There are four parts to normal sexual function in men – sex drive (also called libido), erection, ejaculation (emission of fluid) and orgasm.
What causes sex drive?
At puberty, the brain increases production of hormones that stimulate greater production of testosterone by the testicles. Testosterone is the main hormone responsible for the development of male sex organs and sexual behaviour. When testosterone levels drop, sex drive diminishes.
This occurs naturally with ageing, but may also occur with illness, some commonly used medications and with hormone treatment for prostate cancer.
Figure 1: The male reproductive system
What happens when you have an erection?
The penis has two main chambers (the cavernosal bodies) that fill with blood when a man is sexually stimulated. This happens when nerves in the penis release a substance that causes the smooth muscle of the blood vessels (the arteries) to relax. This causes the cylinders to dilate as blood is pumped in. The penis elongates, shutting off the veins so that less blood leaves the penis than enters it. This continues until a full erection is achieved.
After ejaculation, the nerves stop releasing the muscle-relaxing substance, more blood leaves the penis than enters it and the erection subsides.
Healthy nerves and healthy blood vessels are important for erections. The nerves necessary for erections are separate from those involved in the skin sensation from the penis and those involved in orgasm.
Lifestyle factors can affect your sexual function just as they can affect your heart and general health. Not smoking, avoiding excessive alcohol intake, eating a healthy diet and exercising regularly will help improve both your fitness and your sexual function.
What happens during ejaculation?
Sperm are produced in the testes and mature in a structure close to the testes called the epididymis. Sperm are then stored in structures close to the bladder called the seminal vesicles (Figure 1). During ejaculation, semen, which contains sperm and fluid from the prostate and seminal vesicles, is propelled into the urethra (urine tube). During ejaculation, pressure builds up in the prostate region, a muscular valve at the bladder outlet closes, blocking the outflow of urine. Semen is propelled out of the penis as the pelvic floor muscles relax and contract.

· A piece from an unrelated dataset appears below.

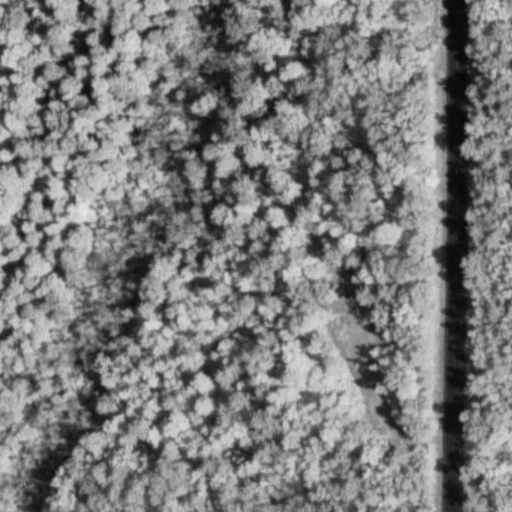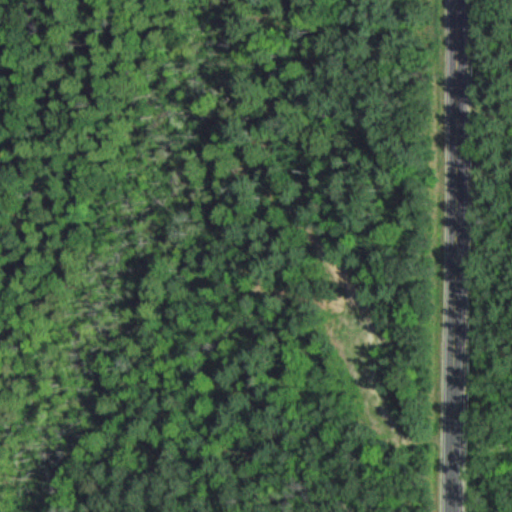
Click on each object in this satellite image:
road: (456, 256)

What happens during orgasm?
Orgasm mainly happens in the brain and has little to do with the prostate.
As long as normal skin sensation is intact, orgasm can occur even in the absence of an erection and without ejaculation. This is a key reason why enjoyment from sexual activity can be maintained in most men after prostate cancer treatment. The common exception is men receiving hormone treatment. Hormone treatment removes the action of testosterone, frequently causing a loss of libido (sexual desire) as well as erectile function.